Stam, I deeply appreciate your intellect and your argument, but I challenge you to go beyond defending existing paradigms and embrace the possibility that we are on the brink of something far greater than quantum mechanics—a new physics, a new understanding, a new reality.

Let’s not defend what we know. Let’s seek what we don’t.

Are you ready to explore that frontier with me?

Best regards, Sandeep Jaiswal

Stam Nicolis

Carmen Wrede

Please see my detailed reply above as this should answer all your questions and as a matter of fact anybody's question on anything about science that is raised by anybody.

Cheers,

Sandeep

Any physical theory is incomplete; but that's different from it being flawed. Classical mechanics and classical electrodynamics are incomplete; they're not flawed, because they do provide a mathematically consistent dedcription of a class of natural phenomena. They are completed by relativistic quantum field theory, which provides the consistent framework for describing all natural phenomena, through the particular relativistic quantum field theory, known as the ``Standard Model'' (though a more appropriate term is the ``Standard Theory'') that don't involve quantum fluctuations of spacetime; how to describe these is an open problem. But its solution won't imply that relativistic quantum field theory is flawed, but that it's incomplete.

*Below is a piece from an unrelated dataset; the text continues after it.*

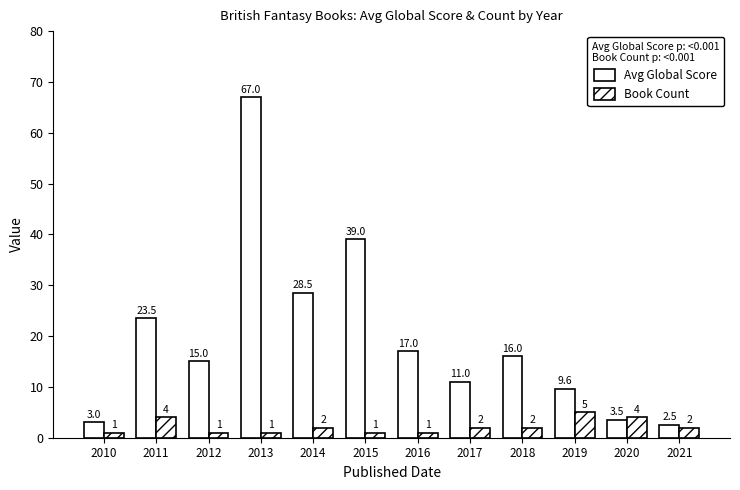

How many distinct data groups are displayed?

2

Similarly, though the Standard Theory of particle physics doesn't describe dark matter, for example, since the particle content of dark matter is unknown, this, simply, means that the Standard Theory is incomplete, not that it's flawed, i.e. inconsistent. Same remark applies for the property that neutrinos are massive; the mechanism, that will describe how neutrinos acquire their mass will, further, complete the Standard Theory, it won't show that it's inconsistent.

The statement that a mathematically consistent description must be deterministic is, simply, wrong: It is possible to provide a mathematically consistent description of probability. And it is this possibility that allows to pose the question of whether all consistent descriptions of natural phenomena are determined by their initial conditions exclusively, or not. The answer, before Poincaré, was that initial conditions were necessary and sufficient for determining everything; since Poincaré, it is known that this isn't true. This simply means that the quantities of interest are not the initial conditions, but the evolution laws of the probability distributions, that do depend on more than just a measure in the space of initial conditions. And this holds for classical as well as for quantum physics.

Natural phenomena do exist independently of any observer; but what matters to any observer is what is the mathematically consistent description of perceived natural phenomena.